Several residents urged the Simi Valley City Council on Oct. 20 to ban residential short-term rentals and to require council members or staff to recuse themselves if they have financial interests in local rental properties.
The comments came during the public statements section. “Before the council acts on the issue of short term rentals, the public should know if any council member or member of city staff has a financial interest in any local rental property. If so, said party should recuse themselves,” said Anthony Eason, a Simi Valley resident. Eason and another speaker cited Senate Bill 346, which they said Gov. Newsom recently signed and which they described as authorizing local governments to require short-term rental platforms to share data to help enforce local rules.
Why it matters: speakers said regulating short-term rentals could require new enforcement capacity and could affect neighborhood character and property values. One commenter provided staff-cost estimates for a local permitting and enforcement program and urged the council to weigh those before acting.
Speakers asked the council to adopt a “good neighbor” policy, require permits, collect transient occupancy taxes and business license fees, codify fines and citations, and publish a public-facing registry with contact and complaint information. “The city of Simi Valley should immediately ban all residential short term rentals,” Eason said.
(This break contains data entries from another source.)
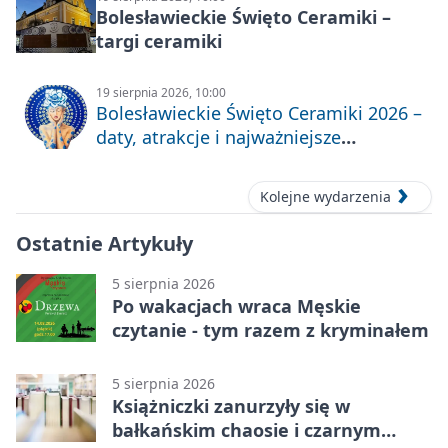
Bolesławieckie Święto Ceramiki –
targi ceramiki
19 sierpnia 2026, 10:00
Bolesławieckie Święto Ceramiki 2026 –
daty, atrakcje i najważniejsze
informacje
Kolejne wydarzenia
Ostatnie Artykuły
5 sierpnia 2026
Po wakacjach wraca Męskie
czytanie - tym razem z kryminałem
5 sierpnia 2026
Książniczki zanurzyły się w
bałkańskim chaosie i czarnym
Eason and another commenter gave specific cost and staffing figures they attributed to staff work estimates: up to $37,000 to track and issue permits; approximately $254,000 to add an additional code enforcement officer, portions of planning and police time, and other implementation costs; and a projected first-year shortfall “up to a $23,000 loss,” as stated in the public comment.
Speakers also urged that any zoning changes be reviewed by the Planning Commission in open hearing and noted SB 346’s effective date. “Even if SB 346 is not challenged, it’s still not be enacted until 01/01/2026,” one commenter said.
Council response: Council Member Rhodes invited interested residents and subject-matter experts to contact him directly to help shape any local proposal and noted there are existing ebike and sidewalk safety regulations to consider in public education efforts. Rhodes said staff and council will need expertise to draft enforceable, clear local rules.
No council motion to change policy or direct staff to draft regulations was made at the Oct. 20 meeting. The matter was discussed only in public comment and council-member remarks.